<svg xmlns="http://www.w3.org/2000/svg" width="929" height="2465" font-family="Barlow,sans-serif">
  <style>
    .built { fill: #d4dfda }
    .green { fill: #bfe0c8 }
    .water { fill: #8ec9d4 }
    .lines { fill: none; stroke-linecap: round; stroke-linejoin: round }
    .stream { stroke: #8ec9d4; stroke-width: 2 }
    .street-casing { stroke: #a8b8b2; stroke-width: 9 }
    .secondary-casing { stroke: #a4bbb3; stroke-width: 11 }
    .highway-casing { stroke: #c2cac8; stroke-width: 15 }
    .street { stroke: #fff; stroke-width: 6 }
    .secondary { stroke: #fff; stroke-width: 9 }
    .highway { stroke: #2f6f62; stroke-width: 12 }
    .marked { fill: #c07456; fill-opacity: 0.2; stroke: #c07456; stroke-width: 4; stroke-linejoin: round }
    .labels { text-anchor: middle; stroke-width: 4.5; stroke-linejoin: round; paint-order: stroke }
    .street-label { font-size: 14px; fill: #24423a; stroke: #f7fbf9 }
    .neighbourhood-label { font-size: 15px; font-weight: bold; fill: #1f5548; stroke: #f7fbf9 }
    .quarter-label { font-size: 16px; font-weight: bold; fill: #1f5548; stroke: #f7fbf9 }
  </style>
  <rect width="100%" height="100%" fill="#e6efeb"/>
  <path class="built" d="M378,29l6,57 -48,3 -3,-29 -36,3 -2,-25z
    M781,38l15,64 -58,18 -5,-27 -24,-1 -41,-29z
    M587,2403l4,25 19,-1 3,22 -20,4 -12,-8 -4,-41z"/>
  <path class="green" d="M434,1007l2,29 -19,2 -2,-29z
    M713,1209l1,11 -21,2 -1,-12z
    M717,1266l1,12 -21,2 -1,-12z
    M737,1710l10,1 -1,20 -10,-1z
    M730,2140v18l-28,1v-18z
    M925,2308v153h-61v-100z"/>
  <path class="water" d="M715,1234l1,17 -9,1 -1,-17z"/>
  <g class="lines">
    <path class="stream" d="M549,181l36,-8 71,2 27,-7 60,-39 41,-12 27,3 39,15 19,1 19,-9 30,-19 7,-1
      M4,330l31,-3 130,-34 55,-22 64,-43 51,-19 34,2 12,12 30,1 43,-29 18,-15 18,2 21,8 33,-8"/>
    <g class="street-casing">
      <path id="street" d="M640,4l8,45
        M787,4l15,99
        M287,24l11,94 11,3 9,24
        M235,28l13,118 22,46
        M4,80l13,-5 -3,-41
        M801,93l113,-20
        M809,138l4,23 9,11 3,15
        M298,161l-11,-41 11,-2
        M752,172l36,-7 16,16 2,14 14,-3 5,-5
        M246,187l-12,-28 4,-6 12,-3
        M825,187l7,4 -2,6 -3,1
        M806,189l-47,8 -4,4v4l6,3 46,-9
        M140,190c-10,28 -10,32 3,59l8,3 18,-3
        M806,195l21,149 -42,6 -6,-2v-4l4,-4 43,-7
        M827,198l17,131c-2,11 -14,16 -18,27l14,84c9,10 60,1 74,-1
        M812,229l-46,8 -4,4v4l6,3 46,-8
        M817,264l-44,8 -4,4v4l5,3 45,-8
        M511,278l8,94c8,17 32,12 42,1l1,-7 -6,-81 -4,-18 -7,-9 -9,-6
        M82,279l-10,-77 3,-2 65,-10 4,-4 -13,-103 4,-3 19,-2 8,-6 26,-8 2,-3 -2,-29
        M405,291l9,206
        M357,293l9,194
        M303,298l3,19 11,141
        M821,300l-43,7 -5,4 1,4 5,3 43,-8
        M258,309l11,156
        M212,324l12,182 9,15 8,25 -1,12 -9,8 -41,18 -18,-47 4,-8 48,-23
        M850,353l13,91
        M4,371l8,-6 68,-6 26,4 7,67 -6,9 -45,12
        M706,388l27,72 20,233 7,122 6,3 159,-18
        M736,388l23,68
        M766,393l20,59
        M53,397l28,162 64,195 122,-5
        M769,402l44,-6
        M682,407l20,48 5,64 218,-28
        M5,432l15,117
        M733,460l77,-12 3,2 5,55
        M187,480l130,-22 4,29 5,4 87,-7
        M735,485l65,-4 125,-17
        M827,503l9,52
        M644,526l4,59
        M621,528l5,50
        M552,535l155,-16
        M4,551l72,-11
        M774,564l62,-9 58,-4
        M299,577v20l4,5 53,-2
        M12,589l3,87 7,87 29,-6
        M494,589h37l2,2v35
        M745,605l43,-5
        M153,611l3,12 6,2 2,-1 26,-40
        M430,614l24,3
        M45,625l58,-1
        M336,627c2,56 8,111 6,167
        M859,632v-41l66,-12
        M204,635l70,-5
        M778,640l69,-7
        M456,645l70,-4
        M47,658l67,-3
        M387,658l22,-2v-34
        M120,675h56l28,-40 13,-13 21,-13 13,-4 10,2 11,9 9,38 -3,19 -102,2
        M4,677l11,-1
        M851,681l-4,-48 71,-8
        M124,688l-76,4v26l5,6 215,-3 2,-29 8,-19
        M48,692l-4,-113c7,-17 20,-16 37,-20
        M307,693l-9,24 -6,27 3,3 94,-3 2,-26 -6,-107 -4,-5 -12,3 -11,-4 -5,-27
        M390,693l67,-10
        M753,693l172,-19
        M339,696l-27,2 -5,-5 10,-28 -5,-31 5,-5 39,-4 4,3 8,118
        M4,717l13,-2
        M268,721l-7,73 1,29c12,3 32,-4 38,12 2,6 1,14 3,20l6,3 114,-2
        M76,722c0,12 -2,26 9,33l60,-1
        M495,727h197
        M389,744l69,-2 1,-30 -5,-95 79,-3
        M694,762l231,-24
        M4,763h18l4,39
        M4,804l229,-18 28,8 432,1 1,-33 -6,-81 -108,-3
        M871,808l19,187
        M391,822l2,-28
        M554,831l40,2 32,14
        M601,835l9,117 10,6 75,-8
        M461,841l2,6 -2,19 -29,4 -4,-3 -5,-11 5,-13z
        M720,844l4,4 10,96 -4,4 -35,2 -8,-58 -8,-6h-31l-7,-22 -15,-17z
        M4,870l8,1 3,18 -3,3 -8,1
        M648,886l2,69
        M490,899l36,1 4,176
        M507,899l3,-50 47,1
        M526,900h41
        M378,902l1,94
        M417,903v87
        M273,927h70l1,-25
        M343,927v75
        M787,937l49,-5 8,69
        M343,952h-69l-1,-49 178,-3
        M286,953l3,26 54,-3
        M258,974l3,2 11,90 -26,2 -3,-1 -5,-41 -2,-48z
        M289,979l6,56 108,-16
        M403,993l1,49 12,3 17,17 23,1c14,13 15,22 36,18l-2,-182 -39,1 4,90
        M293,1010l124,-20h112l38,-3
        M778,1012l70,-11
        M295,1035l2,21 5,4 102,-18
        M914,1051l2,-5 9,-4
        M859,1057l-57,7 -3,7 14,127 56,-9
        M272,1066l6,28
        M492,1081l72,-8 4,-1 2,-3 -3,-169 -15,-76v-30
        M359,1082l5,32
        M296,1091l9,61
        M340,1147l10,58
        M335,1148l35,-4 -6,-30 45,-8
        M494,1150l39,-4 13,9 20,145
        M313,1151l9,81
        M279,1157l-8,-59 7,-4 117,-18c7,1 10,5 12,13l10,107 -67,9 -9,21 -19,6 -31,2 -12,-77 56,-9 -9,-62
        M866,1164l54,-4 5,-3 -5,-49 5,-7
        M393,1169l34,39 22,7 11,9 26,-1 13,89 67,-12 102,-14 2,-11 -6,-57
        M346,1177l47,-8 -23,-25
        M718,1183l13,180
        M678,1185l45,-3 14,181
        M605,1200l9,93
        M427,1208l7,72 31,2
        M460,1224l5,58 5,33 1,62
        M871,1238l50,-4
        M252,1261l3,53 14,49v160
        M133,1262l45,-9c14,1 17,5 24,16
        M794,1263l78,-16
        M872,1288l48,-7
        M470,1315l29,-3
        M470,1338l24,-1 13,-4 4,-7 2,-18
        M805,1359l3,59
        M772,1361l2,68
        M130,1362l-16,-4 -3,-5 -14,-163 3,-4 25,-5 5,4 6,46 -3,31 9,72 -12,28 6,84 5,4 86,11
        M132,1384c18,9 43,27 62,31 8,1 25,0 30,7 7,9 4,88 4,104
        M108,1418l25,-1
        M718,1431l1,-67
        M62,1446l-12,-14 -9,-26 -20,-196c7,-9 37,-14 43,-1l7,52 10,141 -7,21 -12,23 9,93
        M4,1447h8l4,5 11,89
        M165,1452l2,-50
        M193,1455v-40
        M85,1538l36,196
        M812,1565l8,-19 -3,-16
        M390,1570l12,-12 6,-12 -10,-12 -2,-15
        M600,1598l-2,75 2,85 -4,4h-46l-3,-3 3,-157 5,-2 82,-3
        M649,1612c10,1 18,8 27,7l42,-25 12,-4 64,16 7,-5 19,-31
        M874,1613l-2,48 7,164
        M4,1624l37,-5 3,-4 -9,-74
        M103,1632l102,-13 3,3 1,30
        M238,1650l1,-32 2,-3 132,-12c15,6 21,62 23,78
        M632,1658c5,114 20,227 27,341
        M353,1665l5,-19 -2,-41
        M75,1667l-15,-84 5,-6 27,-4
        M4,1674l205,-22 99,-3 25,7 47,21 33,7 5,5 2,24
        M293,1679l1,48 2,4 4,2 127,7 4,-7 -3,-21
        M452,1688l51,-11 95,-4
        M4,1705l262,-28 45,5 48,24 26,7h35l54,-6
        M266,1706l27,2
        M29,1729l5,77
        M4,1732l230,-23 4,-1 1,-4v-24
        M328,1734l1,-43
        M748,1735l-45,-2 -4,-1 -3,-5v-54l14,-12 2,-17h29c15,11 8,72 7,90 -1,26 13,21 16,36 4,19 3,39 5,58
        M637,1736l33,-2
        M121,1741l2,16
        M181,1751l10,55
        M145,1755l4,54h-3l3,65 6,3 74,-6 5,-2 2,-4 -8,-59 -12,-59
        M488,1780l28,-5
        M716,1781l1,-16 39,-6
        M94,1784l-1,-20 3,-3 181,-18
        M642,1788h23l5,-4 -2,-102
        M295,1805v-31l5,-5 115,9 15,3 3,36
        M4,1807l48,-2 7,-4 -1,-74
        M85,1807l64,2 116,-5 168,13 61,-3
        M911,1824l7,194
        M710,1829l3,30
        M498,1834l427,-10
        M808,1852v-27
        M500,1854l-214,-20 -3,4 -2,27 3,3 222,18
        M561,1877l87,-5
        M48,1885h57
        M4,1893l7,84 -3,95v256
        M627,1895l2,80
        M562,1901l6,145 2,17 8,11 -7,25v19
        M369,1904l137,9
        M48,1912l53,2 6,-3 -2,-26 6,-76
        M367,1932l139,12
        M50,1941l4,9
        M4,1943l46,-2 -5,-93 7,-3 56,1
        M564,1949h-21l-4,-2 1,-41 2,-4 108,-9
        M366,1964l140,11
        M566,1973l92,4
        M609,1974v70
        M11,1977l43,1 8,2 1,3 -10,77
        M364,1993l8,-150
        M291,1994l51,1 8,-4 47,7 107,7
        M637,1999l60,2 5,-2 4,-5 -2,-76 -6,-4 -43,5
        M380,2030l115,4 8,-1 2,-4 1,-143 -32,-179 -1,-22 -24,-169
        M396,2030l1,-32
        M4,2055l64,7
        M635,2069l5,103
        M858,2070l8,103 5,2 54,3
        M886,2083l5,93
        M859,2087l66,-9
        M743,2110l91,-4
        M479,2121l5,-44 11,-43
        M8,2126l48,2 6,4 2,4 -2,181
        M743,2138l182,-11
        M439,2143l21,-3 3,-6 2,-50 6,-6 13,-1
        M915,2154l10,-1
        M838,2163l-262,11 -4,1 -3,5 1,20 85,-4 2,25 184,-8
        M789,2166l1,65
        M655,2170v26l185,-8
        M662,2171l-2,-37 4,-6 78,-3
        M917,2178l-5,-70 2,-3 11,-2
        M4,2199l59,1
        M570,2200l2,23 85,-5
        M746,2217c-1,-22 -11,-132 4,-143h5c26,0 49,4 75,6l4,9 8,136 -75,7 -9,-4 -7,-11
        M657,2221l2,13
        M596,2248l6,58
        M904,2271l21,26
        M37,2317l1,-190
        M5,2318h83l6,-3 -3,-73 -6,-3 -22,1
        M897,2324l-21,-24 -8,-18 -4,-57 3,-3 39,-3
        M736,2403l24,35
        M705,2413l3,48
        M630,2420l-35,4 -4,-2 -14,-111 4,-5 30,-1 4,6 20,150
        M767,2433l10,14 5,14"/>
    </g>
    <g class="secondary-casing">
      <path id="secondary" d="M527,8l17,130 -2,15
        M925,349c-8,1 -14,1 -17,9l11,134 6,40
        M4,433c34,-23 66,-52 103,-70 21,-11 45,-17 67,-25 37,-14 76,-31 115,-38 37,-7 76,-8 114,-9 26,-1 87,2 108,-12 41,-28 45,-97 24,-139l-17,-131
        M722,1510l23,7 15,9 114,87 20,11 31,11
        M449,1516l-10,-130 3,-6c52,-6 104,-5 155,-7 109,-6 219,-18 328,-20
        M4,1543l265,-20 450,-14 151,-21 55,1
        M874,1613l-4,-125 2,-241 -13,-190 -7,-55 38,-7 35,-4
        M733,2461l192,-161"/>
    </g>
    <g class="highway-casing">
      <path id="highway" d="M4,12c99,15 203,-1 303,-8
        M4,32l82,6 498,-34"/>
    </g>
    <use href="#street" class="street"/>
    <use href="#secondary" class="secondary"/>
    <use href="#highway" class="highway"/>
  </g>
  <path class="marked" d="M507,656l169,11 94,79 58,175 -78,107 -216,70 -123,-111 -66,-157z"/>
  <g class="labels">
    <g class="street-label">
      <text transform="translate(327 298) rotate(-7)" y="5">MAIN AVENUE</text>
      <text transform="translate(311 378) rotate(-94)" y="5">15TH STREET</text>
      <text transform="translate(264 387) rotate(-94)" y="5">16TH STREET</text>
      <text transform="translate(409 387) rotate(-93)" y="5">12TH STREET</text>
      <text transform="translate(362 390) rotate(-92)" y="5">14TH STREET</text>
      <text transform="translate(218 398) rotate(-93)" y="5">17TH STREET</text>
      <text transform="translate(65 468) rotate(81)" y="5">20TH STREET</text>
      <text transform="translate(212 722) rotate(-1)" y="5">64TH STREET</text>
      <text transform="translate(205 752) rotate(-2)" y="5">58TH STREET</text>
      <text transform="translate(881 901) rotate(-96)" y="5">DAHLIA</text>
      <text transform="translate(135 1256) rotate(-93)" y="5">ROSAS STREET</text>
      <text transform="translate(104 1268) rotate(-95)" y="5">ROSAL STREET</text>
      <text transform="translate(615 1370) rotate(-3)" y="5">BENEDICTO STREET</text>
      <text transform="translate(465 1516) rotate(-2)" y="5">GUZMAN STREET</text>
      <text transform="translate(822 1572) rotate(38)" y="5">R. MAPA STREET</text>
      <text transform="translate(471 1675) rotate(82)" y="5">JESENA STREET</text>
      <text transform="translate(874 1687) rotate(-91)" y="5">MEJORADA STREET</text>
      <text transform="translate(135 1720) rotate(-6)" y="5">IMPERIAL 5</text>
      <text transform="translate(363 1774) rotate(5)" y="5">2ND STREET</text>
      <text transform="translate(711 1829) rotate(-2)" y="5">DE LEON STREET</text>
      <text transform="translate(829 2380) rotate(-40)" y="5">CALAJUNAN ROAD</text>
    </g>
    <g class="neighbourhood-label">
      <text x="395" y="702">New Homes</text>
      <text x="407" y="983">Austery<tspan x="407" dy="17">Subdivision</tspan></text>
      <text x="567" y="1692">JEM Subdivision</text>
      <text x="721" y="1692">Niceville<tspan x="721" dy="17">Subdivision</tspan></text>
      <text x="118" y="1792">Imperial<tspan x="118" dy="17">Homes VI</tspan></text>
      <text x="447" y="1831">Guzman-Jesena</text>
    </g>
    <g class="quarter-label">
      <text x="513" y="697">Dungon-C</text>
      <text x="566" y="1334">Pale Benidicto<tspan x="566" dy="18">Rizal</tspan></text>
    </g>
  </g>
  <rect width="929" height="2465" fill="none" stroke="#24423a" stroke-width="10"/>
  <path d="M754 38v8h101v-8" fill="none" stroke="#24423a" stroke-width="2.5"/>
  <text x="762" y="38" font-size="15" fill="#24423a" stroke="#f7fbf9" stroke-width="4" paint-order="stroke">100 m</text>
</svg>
━━━━━━━━━━━━━━━━━━━━━━━━━━━━━━
▸ EXERCISE REQUIREMENTS
Each line of the entries holding the string "lines" should be found and copied.

▸ EXPECTED ANSWER
    .lines { fill: none; stroke-linecap: round; stroke-linejoin: round }
  <g class="lines">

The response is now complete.